This is the second in a three-part series. Read the introduction to learn how I’m scoring my list and find out about my “special consideration” in PART 1.
See my final five below.
10 – TAYLOR SWIFT at Levi’s Stadium – Aug. 14
At this point in her career, Swift is a pop diva with a country esthetic. Yet she’s got enough alt credentials to really appeal to everyone. That might annoy some reading this, but it’s a killer combination. On this night, there plenty of lasers, guest performers, stage piece trickery and a setlist filled with hit-afterhit-after-hit. When I stopped analyzing, I realized how much fun I was having. The majority of her setlist was pulled from “1989.” It was impressive how little Swift relied on earlier material.
**Swift’s legal team and I came to a compromise. I wouldn’t publicly post live videos and they wouldn’t file any copyright strikes. Visit my YouTube page and do some scrolling.**
9 – FLORENCE AND THE MACHINE at the Masonic – April 8
The time off between records and touring has done Florence Welch a lot of good. “How Big, How Blue, How Beautiful” doesn’t reinvent the wheel, but finds its own identity. The Masonic gig was her band’s first supporting the new album in the U.S. That new identity is both visual and musical. Welch wore not a flowing, ethereal dress, but black jeans, with a sheer white shirt, a scarf loosely knotted around her neck in the appearance of a tie, and for a couple of songs, a suit jacket. The image portrayed a more masculine, driven and grounded performer. The new songs relied less on Welch’s signature harp and militaristic percussion and more on edgier guitar riffs. Welch interacted with the crowd, and more than any of her previous Bay Area stops, with her band, which included two back-up vocalists and a three-member female brass section.
8 – THE VACCINES at Slim’s – Aug. 7
This London band’s third album, “English Graffiti,” may have garnered little attention in the U.S., but that is an incorrect assessment of its strength. In fact, it’s the most varied of The Vaccines’ career. Seeing the successful quartet in a venue as small as Slim’s was a real treat. In 2013, they sold out the Fillmore, after all. Justin Young, a very capable frontman and rock symbol, worked the tiny stage memorably.
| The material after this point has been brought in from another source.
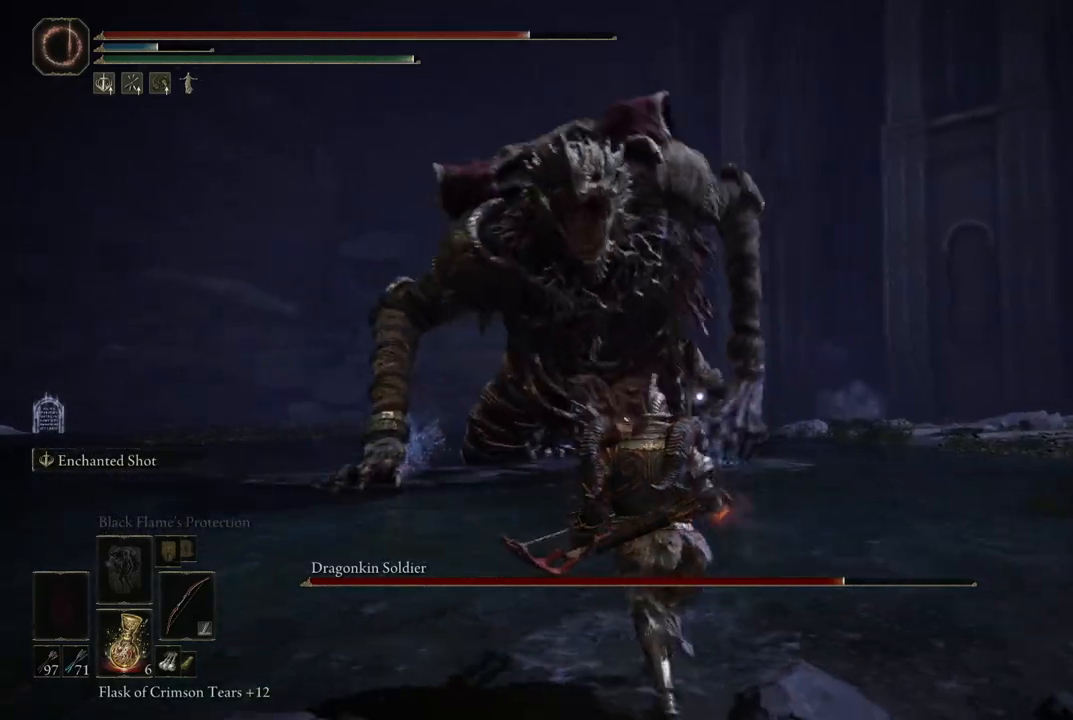
{"buttons": [], "left_stick": "down", "right_stick": "center", "events": [[117, "B", "down"], [317, "B", "up"]]}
7 – MUSE at Oracle Arena – Dec. 15
Muse have always been more than musicians. They are performers and artists, constantly striving to up their complete performance. On that level, they truly are one of the best bands today and proved once again that they are a force to be reckoned with. Although a malfunction prevented the drones from taking flight at this show, the other production highlights made up for the absence. The band performs in-the-round on a stage resembling a ship from some space adventure far, far away. A large round platform in the center of the arena floor (yes, this “Lazy Müsan” rotates), is flanked by two side stages connected by elevated catwalks. Above the stage, a round screen hangs from a cross-shaped suspension near the ceiling. Sheer sheets descended from the spine to increase capacity for projection. Older material received the biggest fan reaction. Drones highlights included “The Handler,” during which projection onto the screens made it appear as if the musicians were tethered to the strings of a nefarious puppet master. On “Undisclosed Desires,” the band was enlarged to two stories tall in extremely effective hologram fashion. Does Muse’s new material bring anything new to the table? Not really. Does that matter in-concert? Not at all.
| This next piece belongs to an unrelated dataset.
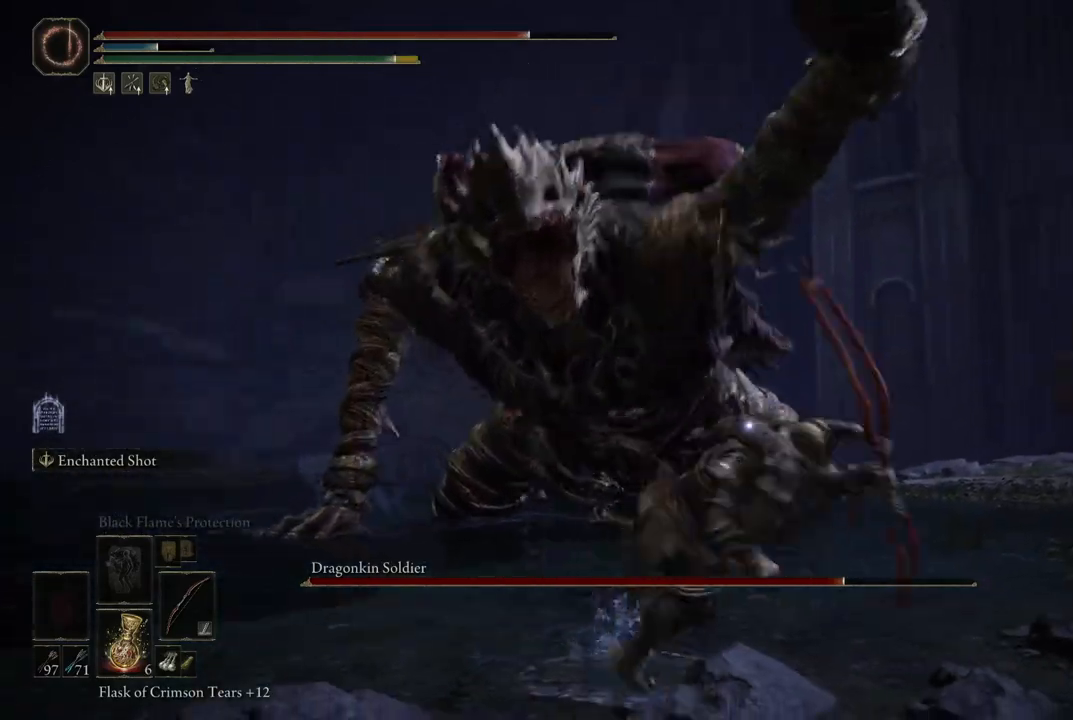
{"buttons": [], "left_stick": "center", "right_stick": "center", "events": [[500, "left_stick", "center"]]}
6 – FRANZ FERDINAND SPARKS (FFS) at the Fox Theater – Oct. 15
The partnership between the two influential bands proved very fruitful on stage the final show of their tour (and perhaps ever). The guitar pop of Franz Ferdinand blended seamlessly into the synth pop of L.A.’s Sparks, and the voices of Franz’s Alex Kapranos and Sparks’ Russell Mael glide in and out of each other. And with six musicians on stage together, fans got to see sides of each that wouldn’t otherwise be available. I hope this is not the end of their collaboration.